DOT issues reminder that taking photos on railroad tracks is illegal
An individual wouldn’t take photos in the middle of an interstate, so why stand on railroad tracks to get that one shot?
That’s what the N.C. Department of Transportation’s BeRailSafe program is asking people to consider, especially during prom season. Standing on or near railroad tracks is trespassing.
“You put your life at risk by walking, playing or taking pictures on railroad tracks. It’s not only dangerous, it is illegal,” said Jason Orthner, director of NCDOT’s Rail Division. “We need people to understand the real dangers of taking photos on railroad tracks.”
Spring is the season for graduations and prom portraits. NCDOT is working with the state Department of Public Instruction by asking high school yearbook staff advisers to alert students and photographers of how dangerous it is to take photos on or near railroad tracks.
While Stanly Early College has had its prom, other proms are coming up for West Stanly and South Stanly (both April 6), North Stanly (April 13), Gray Stone (May 4) and Albemarle (May 11).

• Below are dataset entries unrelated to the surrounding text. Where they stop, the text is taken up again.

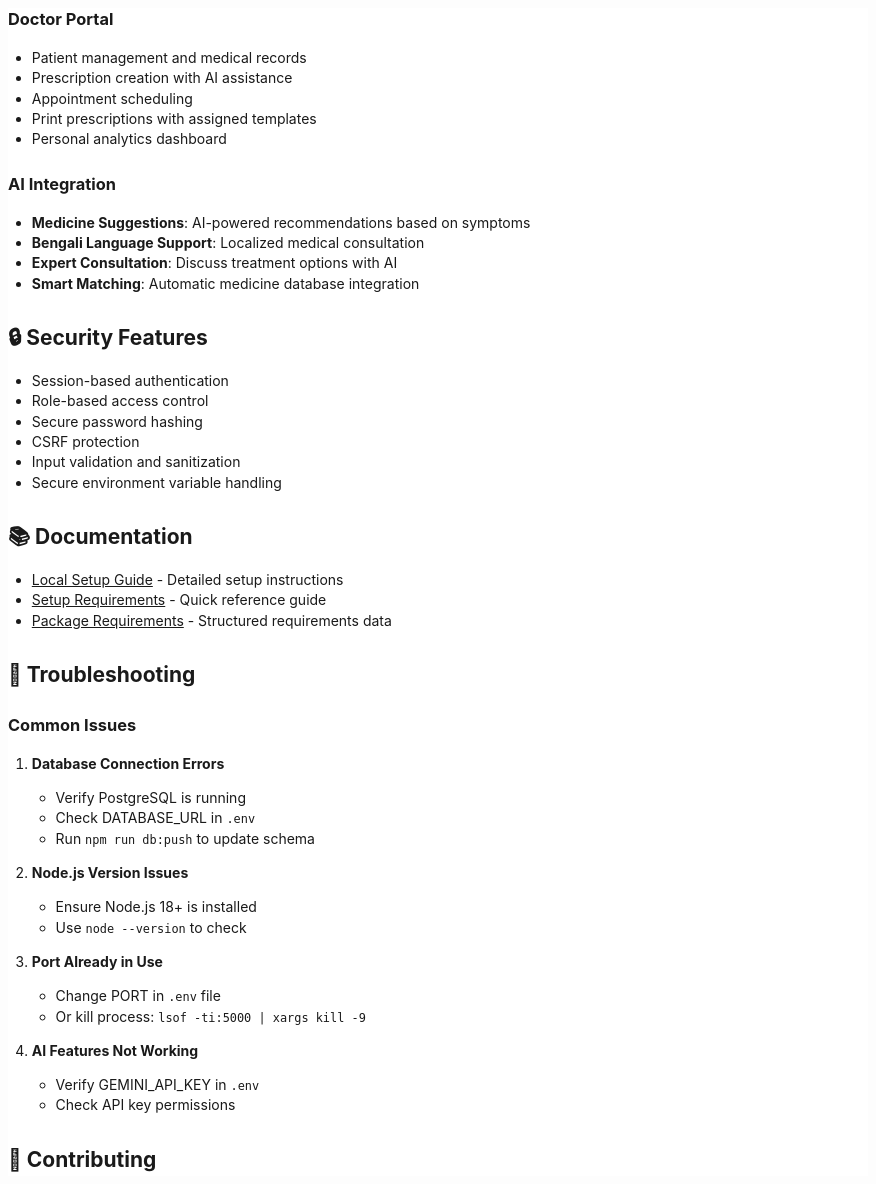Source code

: ### Doctor Portal
- Patient management and medical records
- Prescription creation with AI assistance
- Appointment scheduling
- Print prescriptions with assigned templates
- Personal analytics dashboard

### AI Integration
- **Medicine Suggestions**: AI-powered recommendations based on symptoms
- **Bengali Language Support**: Localized medical consultation
- **Expert Consultation**: Discuss treatment options with AI
- **Smart Matching**: Automatic medicine database integration

## 🔒 Security Features

- Session-based authentication
- Role-based access control
- Secure password hashing
- CSRF protection
- Input validation and sanitization
- Secure environment variable handling

## 📚 Documentation

- [Local Setup Guide](LOCAL_SETUP.md) - Detailed setup instructions
- [Setup Requirements](SETUP_REQUIREMENTS.md) - Quick reference guide
- [Package Requirements](package-requirements.json) - Structured requirements data

## 🐛 Troubleshooting

### Common Issues

1. **Database Connection Errors**
   - Verify PostgreSQL is running
   - Check DATABASE_URL in `.env`
   - Run `npm run db:push` to update schema

2. **Node.js Version Issues**
   - Ensure Node.js 18+ is installed
   - Use `node --version` to check

3. **Port Already in Use**
   - Change PORT in `.env` file
   - Or kill process: `lsof -ti:5000 | xargs kill -9`

4. **AI Features Not Working**
   - Verify GEMINI_API_KEY in `.env`
   - Check API key permissions

## 🤝 Contributing
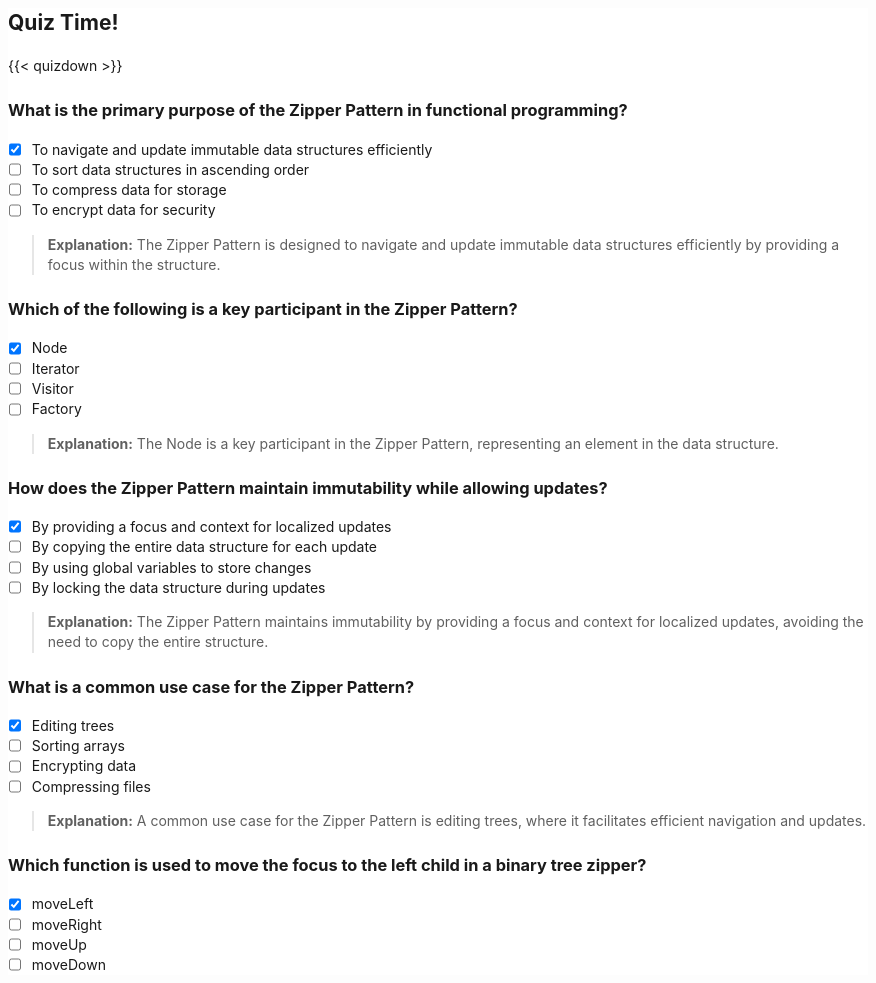 ## Quiz Time!

{{< quizdown >}}

### What is the primary purpose of the Zipper Pattern in functional programming?

- [x] To navigate and update immutable data structures efficiently
- [ ] To sort data structures in ascending order
- [ ] To compress data for storage
- [ ] To encrypt data for security

> **Explanation:** The Zipper Pattern is designed to navigate and update immutable data structures efficiently by providing a focus within the structure.

### Which of the following is a key participant in the Zipper Pattern?

- [x] Node
- [ ] Iterator
- [ ] Visitor
- [ ] Factory

> **Explanation:** The Node is a key participant in the Zipper Pattern, representing an element in the data structure.

### How does the Zipper Pattern maintain immutability while allowing updates?

- [x] By providing a focus and context for localized updates
- [ ] By copying the entire data structure for each update
- [ ] By using global variables to store changes
- [ ] By locking the data structure during updates

> **Explanation:** The Zipper Pattern maintains immutability by providing a focus and context for localized updates, avoiding the need to copy the entire structure.

### What is a common use case for the Zipper Pattern?

- [x] Editing trees
- [ ] Sorting arrays
- [ ] Encrypting data
- [ ] Compressing files

> **Explanation:** A common use case for the Zipper Pattern is editing trees, where it facilitates efficient navigation and updates.

### Which function is used to move the focus to the left child in a binary tree zipper?

- [x] moveLeft
- [ ] moveRight
- [ ] moveUp
- [ ] moveDown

Last year, 18 people were killed, and 13 others injured, while trespassing on North Carolina railroad tracks.
“Those are 18 people who will not be returning home to their families,” added Orthner. “We want to remind everyone that these types of accidents are avoidable if you stay off and away from the tracks.”
Some safety information for photographers and students to remember includes:
• Railroad tracks, trestles, yards and rights-of-way are private property, and using them as photo backdrops is trespassing.
• Trains cannot stop quickly to avoid people or vehicles on the railroad tracks.
• It is difficult to determine a train’s speed from a distance. Trains typically overhang the track by at least three feet.
• Never assume railroad tracks are abandoned or inactive.
• Due to new technology, approaching trains are much quieter than you’d expect, so don’t assume you’ll hear one coming.